> DESCRIPTION OF THE TASK
Set down a faithful copy of every record, and skip the pictures in it.

[MATERIALS PROVIDED Boundary: Start]

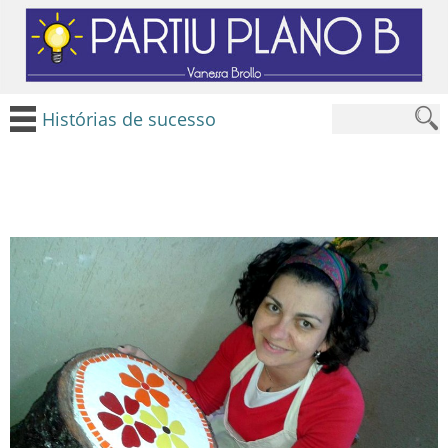
Histórias de sucesso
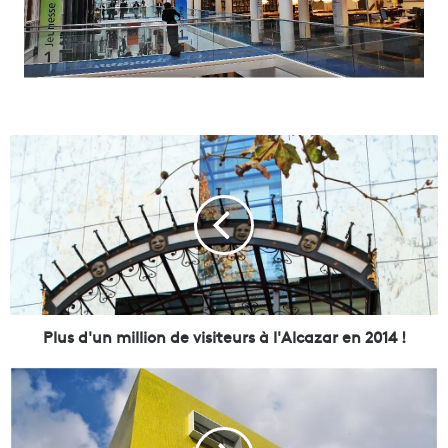
P
l
u
s
d
'
u
n
m
i
Plus d'un million de visiteurs à l'Alcazar en 2014 !
l
l
U
i
n
o
b
n
â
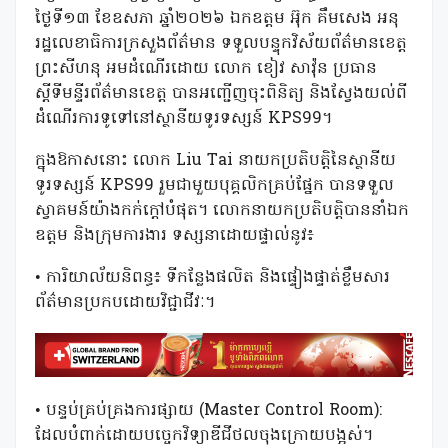
ថ្ងៃទី១៣ ខែឧសភា ឆ្នាំ២០២៦ ឯកឧត្តម អ៊ុក គឹមសេង អនុ
រដ្ឋលេខាធិការក្រសួងព័ត៌មាន ទទួលបន្ទុកវិស័យព័ត៌មានខេត្ត
ព្រះសីហនុ អមដំណើរដោយ លោក ខៀវ សាវ៉ុន ប្រធាន
ស្តីទីមន្ទីរព័ត៌មានខេត្ត បានអញ្ជើញចុះពិនិត្យ និងស្វែងយល់ពី
ដំណើរការទូទៅនៅស្ថានីយទូរទស្សន៍ KPS99។
ក្នុងឱកាសនោះ លោក Liu Tai នាយកប្រតិបត្តិនៃស្ថានីយ
ទូរទស្សន៍ KPS99 រួមជាមួយបុគ្គលិកគ្រប់ផ្នែក បានទទួល
ស្វាគមន៍យ៉ាងកក់ក្តៅបំផុត។ លោកនាយកប្រតិបត្តិបាននាំឯក
ឧត្តម និងក្រុមការងារ ទស្សនាដោយផ្ទាល់នូវ៖
• ការិយាល័យនិពន្ធ៖ ទីកន្លែងផលិត និងផ្ទៀងផ្ទាត់ខ្លឹមសារ
ព័ត៌មានប្រកបដោយវិជ្ជាជីវៈ។
• បន្ទប់គ្រប់គ្រងការផ្សាយ (Master Control Room):
ដែលបំពាក់ដោយបច្ចេកវិទ្យាឌីជីថលចុងក្រោយបង្អស់។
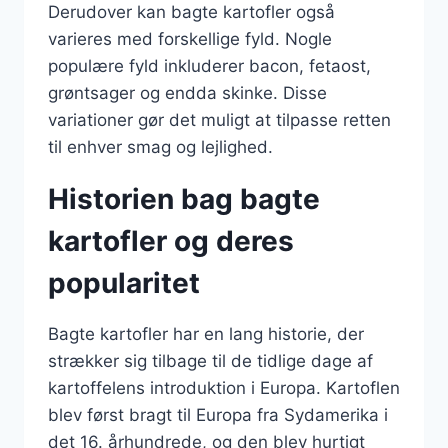
Derudover kan bagte kartofler også
varieres med forskellige fyld. Nogle
populære fyld inkluderer bacon, fetaost,
grøntsager og endda skinke. Disse
variationer gør det muligt at tilpasse retten
til enhver smag og lejlighed.
Historien bag bagte
kartofler og deres
popularitet
Bagte kartofler har en lang historie, der
strækker sig tilbage til de tidlige dage af
kartoffelens introduktion i Europa. Kartoflen
blev først bragt til Europa fra Sydamerika i
det 16. århundrede, og den blev hurtigt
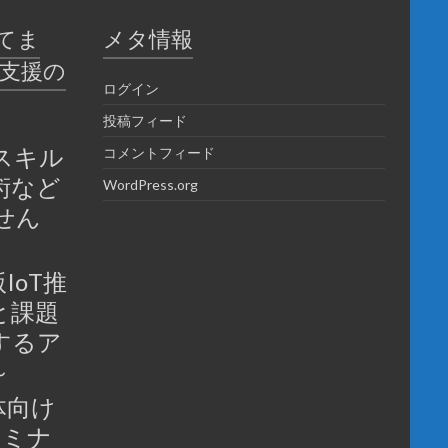
てま
メタ情報
育支援の
ログイン
投稿フィード
スキル
コメントフィード
術など
WordPress.org
せん
IoT推
と課題
するア
～
体向け
セミナ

[MATERIALS PROVIDED Boundary: End]

> ANSWER SECTION
Histórias de sucesso
P
l
u
s
d
'
u
n
m
i
Plus d'un million de visiteurs à l'Alcazar en 2014 !
l
l
U
i
n
o
b
n
â
ថ្ងៃទី១៣ ខែឧសភា ឆ្នាំ២០២៦ ឯកឧត្តម អ៊ុក គឹមសេង អនុ
រដ្ឋលេខាធិការក្រសួងព័ត៌មាន ទទួលបន្ទុកវិស័យព័ត៌មានខេត្ត
ព្រះសីហនុ អមដំណើរដោយ លោក ខៀវ សាវ៉ុន ប្រធាន
ស្តីទីមន្ទីរព័ត៌មានខេត្ត បានអញ្ជើញចុះពិនិត្យ និងស្វែងយល់ពី
ដំណើរការទូទៅនៅស្ថានីយទូរទស្សន៍ KPS99។
ក្នុងឱកាសនោះ លោក Liu Tai នាយកប្រតិបត្តិនៃស្ថានីយ
ទូរទស្សន៍ KPS99 រួមជាមួយបុគ្គលិកគ្រប់ផ្នែក បានទទួល
ស្វាគមន៍យ៉ាងកក់ក្តៅបំផុត។ លោកនាយកប្រតិបត្តិបាននាំឯក
ឧត្តម និងក្រុមការងារ ទស្សនាដោយផ្ទាល់នូវ៖
• ការិយាល័យនិពន្ធ៖ ទីកន្លែងផលិត និងផ្ទៀងផ្ទាត់ខ្លឹមសារ
ព័ត៌មានប្រកបដោយវិជ្ជាជីវៈ។
• បន្ទប់គ្រប់គ្រងការផ្សាយ (Master Control Room):
ដែលបំពាក់ដោយបច្ចេកវិទ្យាឌីជីថលចុងក្រោយបង្អស់។
Derudover kan bagte kartofler også
varieres med forskellige fyld. Nogle
populære fyld inkluderer bacon, fetaost,
grøntsager og endda skinke. Disse
variationer gør det muligt at tilpasse retten
til enhver smag og lejlighed.
Historien bag bagte
kartofler og deres
popularitet
Bagte kartofler har en lang historie, der
strækker sig tilbage til de tidlige dage af
kartoffelens introduktion i Europa. Kartoflen
blev først bragt til Europa fra Sydamerika i
det 16. århundrede, og den blev hurtigt
てま
メタ情報
育支援の
ログイン
投稿フィード
スキル
コメントフィード
術など
WordPress.org
せん
IoT推
と課題
するア
～
体向け
セミナ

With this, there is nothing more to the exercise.